You know. I’m just going to say it. We don’t need AI. We need calculators. We all forgot our Casio calculator watches in 1987 and need to know if $2.94 per oz of Frosted Flakes is really a good deal. Those watches were the progenitors of the smart things we use all the time.
“Well,” I wrote breathlessly, that prompted worried outrage from the peanut gallery following along on X.
“If there’s no AI opt-out, I’m never updating again. And never buying a new Apple device. Keeping the old ones,” Justine Bateman. You may fondly recall Justine as the “it” girl when she played Mallory on Family Ties back when all we had to worry about was getting cancer from smoking and asbestos. You may struggle to recall that Justine was an outspoken critique of AI taking creative jobs during the Actor’s Strike last summer.
That’s only two strikes. Pictures and everything we iMessage to our friends. Fortunately, work is safe. Or is it?
“Mwahahahaha,” manically like as if Mephistopheles were doing it.
Damn, I wish I hadn’t said Fortune. Because this high hard one sure looks like it’s going to be strike three and it comes from Fortune.
You know when you call an operator to help you with something at a big company and the pre-recording says something akin to, “This call may be used for training purposes.”? Of course you do. Amazon has been using all those calls to train its customer service AI. You see, why have armies of Devs in customer service in a remote call center in a remote country and pay them next-to-nothing when you can have AI Daves and Hals in customer service layered on top of a Nvidia AI machine floating on a water-cooling system in the Antarctic Ocean and pay them absolutely nothing? It’s just good business.
Nah. Worry for nothing. Clicks for free. Come on, you were already humming it.
But…Amazon is collecting conversations and text threads between Amazon employees in call centers and virtual offices from the U.S. to Costa Rica to India. Are current employees unknowingly training an AI replacement under the guise of a new software tool that management is forcing them to use? How far off is complete automation of their roles?

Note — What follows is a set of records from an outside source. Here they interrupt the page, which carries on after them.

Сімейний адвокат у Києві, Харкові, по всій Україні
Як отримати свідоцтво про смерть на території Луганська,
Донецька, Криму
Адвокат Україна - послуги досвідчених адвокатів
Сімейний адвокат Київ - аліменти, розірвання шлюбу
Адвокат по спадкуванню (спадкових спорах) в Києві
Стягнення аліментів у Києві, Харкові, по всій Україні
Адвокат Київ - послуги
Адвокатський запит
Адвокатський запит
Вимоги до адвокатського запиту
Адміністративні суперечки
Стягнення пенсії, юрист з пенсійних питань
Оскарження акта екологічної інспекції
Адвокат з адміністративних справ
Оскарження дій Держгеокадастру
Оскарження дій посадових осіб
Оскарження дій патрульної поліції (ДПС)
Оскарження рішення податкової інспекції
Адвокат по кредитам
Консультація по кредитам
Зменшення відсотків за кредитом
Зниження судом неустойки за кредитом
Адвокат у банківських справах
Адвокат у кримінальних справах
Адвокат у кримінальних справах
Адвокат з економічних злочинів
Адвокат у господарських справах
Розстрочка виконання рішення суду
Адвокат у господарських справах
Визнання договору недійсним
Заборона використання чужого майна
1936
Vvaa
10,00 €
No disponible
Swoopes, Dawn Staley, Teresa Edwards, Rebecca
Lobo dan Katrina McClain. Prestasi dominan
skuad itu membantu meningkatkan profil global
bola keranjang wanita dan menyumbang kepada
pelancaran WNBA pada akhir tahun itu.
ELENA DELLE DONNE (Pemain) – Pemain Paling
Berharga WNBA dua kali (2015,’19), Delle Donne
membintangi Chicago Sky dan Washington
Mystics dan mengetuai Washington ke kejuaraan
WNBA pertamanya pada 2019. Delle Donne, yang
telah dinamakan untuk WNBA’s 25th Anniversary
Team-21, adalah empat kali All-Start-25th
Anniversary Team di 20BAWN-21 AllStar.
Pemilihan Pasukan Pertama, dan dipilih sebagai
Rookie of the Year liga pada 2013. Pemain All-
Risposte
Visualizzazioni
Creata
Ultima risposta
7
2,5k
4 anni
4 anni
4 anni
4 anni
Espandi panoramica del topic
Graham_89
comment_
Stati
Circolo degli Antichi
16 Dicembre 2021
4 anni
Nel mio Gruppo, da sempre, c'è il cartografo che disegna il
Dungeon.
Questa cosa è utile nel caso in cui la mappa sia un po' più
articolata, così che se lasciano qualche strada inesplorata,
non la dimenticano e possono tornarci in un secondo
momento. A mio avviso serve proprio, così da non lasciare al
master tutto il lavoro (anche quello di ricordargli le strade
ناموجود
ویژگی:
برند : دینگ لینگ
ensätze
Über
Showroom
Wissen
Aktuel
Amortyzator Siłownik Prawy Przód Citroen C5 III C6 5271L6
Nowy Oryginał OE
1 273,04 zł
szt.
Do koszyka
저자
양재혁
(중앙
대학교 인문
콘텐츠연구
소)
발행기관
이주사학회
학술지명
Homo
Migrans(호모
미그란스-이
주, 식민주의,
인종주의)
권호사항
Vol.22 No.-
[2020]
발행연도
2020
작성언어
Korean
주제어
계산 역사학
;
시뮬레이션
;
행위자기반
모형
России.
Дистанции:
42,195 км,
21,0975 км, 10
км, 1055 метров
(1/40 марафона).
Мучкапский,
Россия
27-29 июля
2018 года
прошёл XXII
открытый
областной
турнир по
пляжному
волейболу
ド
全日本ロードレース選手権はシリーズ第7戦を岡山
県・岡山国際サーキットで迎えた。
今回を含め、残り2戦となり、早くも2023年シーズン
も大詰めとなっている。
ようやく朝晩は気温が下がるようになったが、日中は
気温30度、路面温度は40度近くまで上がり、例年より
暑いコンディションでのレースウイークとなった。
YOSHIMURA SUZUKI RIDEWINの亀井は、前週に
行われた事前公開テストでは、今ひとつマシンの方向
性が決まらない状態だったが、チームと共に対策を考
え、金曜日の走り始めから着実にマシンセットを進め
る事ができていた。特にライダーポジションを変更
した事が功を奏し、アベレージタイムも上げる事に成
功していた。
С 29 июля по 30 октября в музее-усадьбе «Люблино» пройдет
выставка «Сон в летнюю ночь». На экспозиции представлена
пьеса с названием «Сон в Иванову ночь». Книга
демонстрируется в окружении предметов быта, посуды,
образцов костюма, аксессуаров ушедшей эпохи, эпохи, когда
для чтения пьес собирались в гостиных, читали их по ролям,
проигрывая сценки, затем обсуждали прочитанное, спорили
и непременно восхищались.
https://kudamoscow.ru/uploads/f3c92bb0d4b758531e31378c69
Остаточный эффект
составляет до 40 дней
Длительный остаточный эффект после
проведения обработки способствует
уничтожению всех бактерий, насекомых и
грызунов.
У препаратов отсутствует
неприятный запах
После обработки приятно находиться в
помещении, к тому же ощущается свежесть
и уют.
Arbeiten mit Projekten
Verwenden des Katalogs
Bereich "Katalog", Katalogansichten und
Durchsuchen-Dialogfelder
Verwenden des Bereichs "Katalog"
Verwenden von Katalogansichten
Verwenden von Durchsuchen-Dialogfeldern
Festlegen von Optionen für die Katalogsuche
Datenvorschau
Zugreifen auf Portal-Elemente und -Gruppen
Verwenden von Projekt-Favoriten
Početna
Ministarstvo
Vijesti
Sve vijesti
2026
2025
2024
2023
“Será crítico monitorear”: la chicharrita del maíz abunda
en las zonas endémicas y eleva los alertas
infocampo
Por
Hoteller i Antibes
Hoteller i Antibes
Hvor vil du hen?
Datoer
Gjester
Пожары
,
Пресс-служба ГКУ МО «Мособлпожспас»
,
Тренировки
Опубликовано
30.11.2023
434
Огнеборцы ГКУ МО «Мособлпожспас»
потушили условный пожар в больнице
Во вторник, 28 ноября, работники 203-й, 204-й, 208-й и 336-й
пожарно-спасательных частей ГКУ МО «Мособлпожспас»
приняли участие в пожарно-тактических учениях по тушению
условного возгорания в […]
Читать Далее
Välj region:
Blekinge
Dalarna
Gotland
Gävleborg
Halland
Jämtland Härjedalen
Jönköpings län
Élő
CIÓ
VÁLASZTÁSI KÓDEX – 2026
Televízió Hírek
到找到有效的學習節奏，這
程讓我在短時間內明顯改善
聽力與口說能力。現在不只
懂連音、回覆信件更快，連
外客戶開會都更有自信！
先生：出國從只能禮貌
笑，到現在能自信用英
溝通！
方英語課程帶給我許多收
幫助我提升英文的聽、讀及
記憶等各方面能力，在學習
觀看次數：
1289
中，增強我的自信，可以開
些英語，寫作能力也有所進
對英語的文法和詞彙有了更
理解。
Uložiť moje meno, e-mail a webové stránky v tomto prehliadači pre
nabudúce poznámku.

Thirty years from now when the ideas progenetating in our resting brains are being harvested while we exist in a statis somewhere in Matrix-like hive while a dude named Neo zooms by in a tentacled submarine are we going to believe what we read The New YorkAIr, founded in 2025, the leading source of features journalism, commentary, criticism, essays, fiction, satire, cartoons, and poetry for sophisticated AIs that, “The evidence to date suggests that AI use does not cause job loss or otherwise subjugate humans.”
It’s like these AIs exist to serve man. But do they? Presented for your consideration in the unCharles zone.
Oh, come on. If you can’t have some fun as AI destroys our lives when can you?